E eis que surge a cigana que irá ler seu futuro. O lado A entra em sua reta final com “The Gipsy Meets The Boy”. A personagem me remete a Acid Queen de Tommy (The Who), tanto que na letra da canção ela surge como The Gypsy Queen. Mas esta cigana tem um contexto mais forte em relação ao personagem central de The Crimson Idol do que a de Tommy. Ela diz para Jonathan “Be careful what you wish, cause it may come true” (“Cuidado com o que você deseja, por que poderá tornar-se realidade”). Jonathan vê o Ídolo Carmesim voar alto, mas então cair mais rapidamente ainda. Mesmo assim, ele implora à cigana que “I Just wanna be the Crimson Idol of a million eyes” (“Eu apenas quero ser o Ídolo Carmesim de milhões de olhos”).

O dedilhado do violão e os teclados são a base para o momento de revelação da cigana para Jonathan. Os quatro acordes voltam a aparecer, em uma faixa suave, onde a voz sussurrada de Lawless mostra sua conversa com a cigana, passando por mais um momento tenso. A canção ganha peso e resgata os acordes anteriores, e então, Jonathan revela seu desejo de ser o ídolo de milhões de olhos.

O single de “Charlie Chainsaw” com a mensagem gravada por Lawless (VER TEXTO)

Isso nos leva ao fim do lado A com “Doctor Rockter”. “He’s the king of sting, Mr. Morphine” (“Ele é o rei da picada, o Senhor Morfina”) o cara que “I’ll help son but ya gotta buy this time” (“Eu irei ajudá-lo filho mas você precisa comprar desta vez”). E Jonathan se afunda nas drogas. M. D., cocaína, codeína, 714 (a famosa Lemmon 714) são alguns dos materiais que Docktor Rockter entrega à Jonathan, que usa-as sobre “the mirror … that’s on the table feeding me little white eyes” (“o espelho … está sobre a mesa alimentando meus pequenos olhos brancos”). Uma faixa pulsante e pesadíssima, que traz lembranças de clássicos como “Animal” e “Wild Child”. Outro refrão magnífico, mais uma performance incrível da bateria, mais um solo matador de Kulick, e os teclados brilhando entre a pancadaria que come solta. E assim é concluída a primeira meia hora (sim, colocaram 28 minutos e quarenta e seis segundos em um lado do vinil) da ópera rock.

O single de “I Am One”

Entradas armazenadas
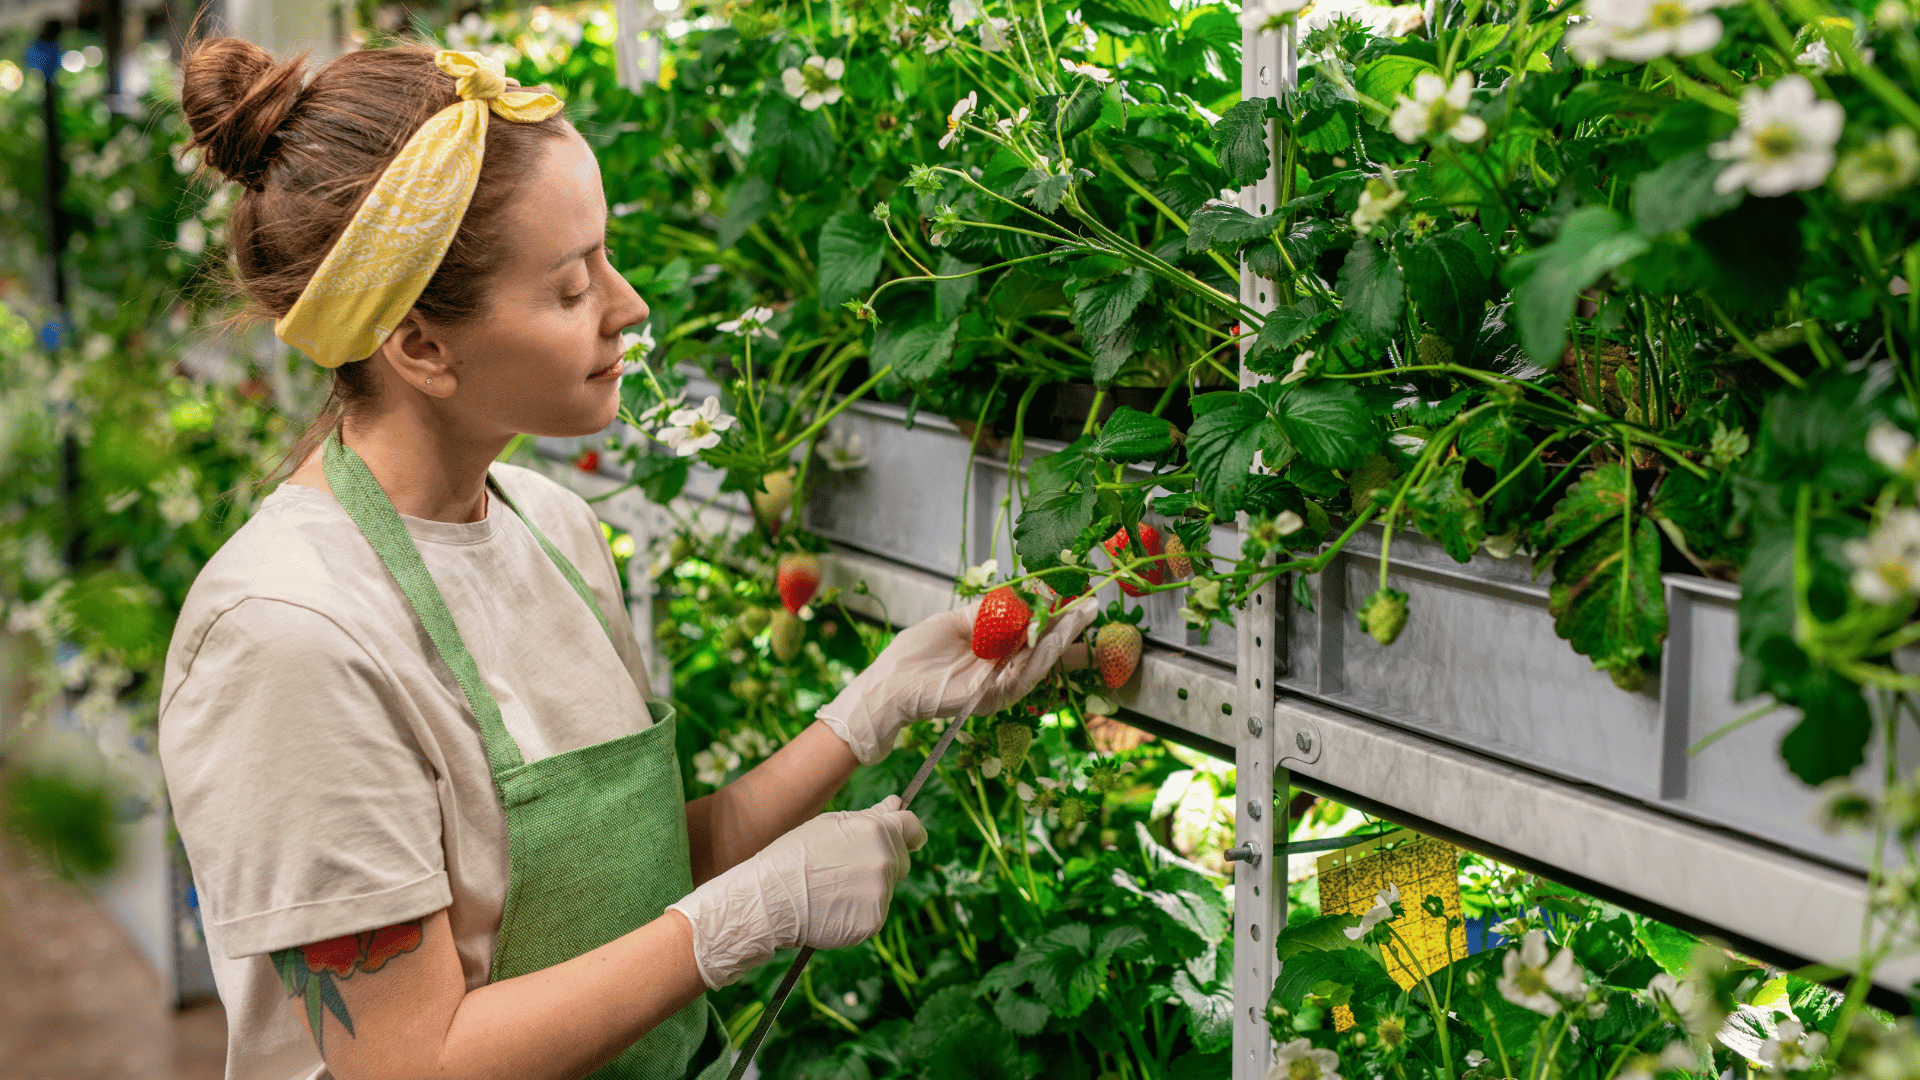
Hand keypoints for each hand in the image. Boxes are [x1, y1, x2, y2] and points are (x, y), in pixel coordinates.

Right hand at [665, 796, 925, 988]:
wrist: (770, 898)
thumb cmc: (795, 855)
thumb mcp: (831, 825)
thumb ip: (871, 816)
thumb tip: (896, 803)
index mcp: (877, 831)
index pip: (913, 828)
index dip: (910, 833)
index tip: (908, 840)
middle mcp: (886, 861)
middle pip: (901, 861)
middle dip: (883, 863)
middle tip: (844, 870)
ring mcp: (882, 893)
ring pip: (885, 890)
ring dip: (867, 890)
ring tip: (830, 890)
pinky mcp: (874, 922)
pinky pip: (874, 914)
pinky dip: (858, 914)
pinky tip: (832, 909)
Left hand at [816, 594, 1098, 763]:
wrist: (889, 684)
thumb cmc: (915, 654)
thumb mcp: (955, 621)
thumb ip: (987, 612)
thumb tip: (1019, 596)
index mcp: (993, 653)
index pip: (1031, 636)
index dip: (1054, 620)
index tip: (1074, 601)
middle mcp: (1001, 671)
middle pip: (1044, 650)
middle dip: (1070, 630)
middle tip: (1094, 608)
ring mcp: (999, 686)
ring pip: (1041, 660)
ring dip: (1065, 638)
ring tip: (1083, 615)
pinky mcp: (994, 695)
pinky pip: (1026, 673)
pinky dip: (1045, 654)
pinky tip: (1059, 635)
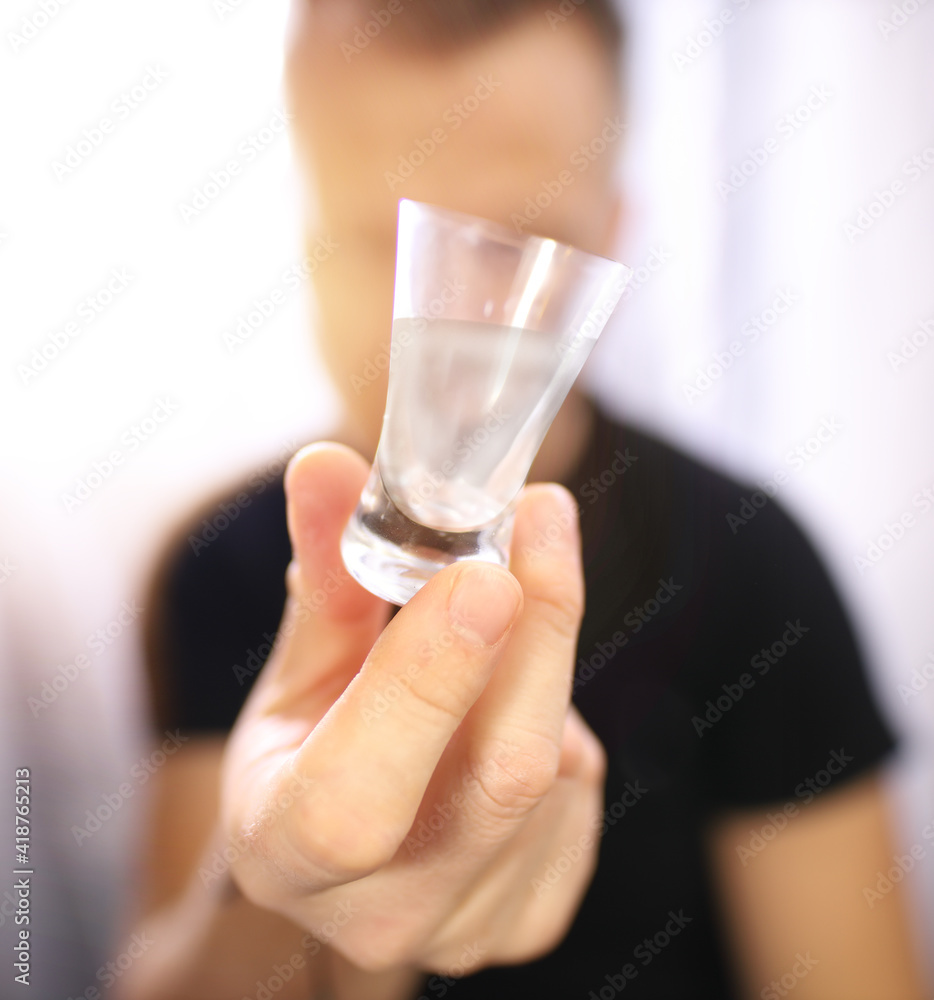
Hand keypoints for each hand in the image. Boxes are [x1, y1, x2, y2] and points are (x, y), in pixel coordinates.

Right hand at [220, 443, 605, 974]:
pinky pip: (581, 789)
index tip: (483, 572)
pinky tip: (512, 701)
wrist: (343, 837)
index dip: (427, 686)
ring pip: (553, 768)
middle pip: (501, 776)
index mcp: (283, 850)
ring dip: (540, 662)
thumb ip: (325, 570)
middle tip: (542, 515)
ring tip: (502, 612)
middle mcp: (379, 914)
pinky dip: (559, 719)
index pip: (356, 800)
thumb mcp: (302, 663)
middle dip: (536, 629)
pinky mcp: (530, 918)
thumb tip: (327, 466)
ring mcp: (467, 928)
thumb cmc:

- **Lista de atividades**
1 - Diga se cada afirmação concorda com o trecho sobre The Crimson Idol, respondendo sim ou não e citando as palavras do trecho que decidem: (a) na letra da canção, a cigana aparece como The Gypsy Queen; (b) o lado A termina com “The Gipsy Meets The Boy”; (c) o lado A do vinil passa de meia hora.
2 - No trecho sobre The Crimson Idol, a que personagem a cigana é comparada?
A listagem não tem relação com o trecho sobre The Crimson Idol.

- **Respostas por atividade**
1 -
(a) Sim: "na letra da canção ela surge como The Gypsy Queen".
(b) Não: "Isso nos leva ao fim do lado A com “Doctor Rockter”."
(c) Não: "colocaram 28 minutos e quarenta e seis segundos em um lado do vinil".

2 - À Acid Queen de Tommy (The Who).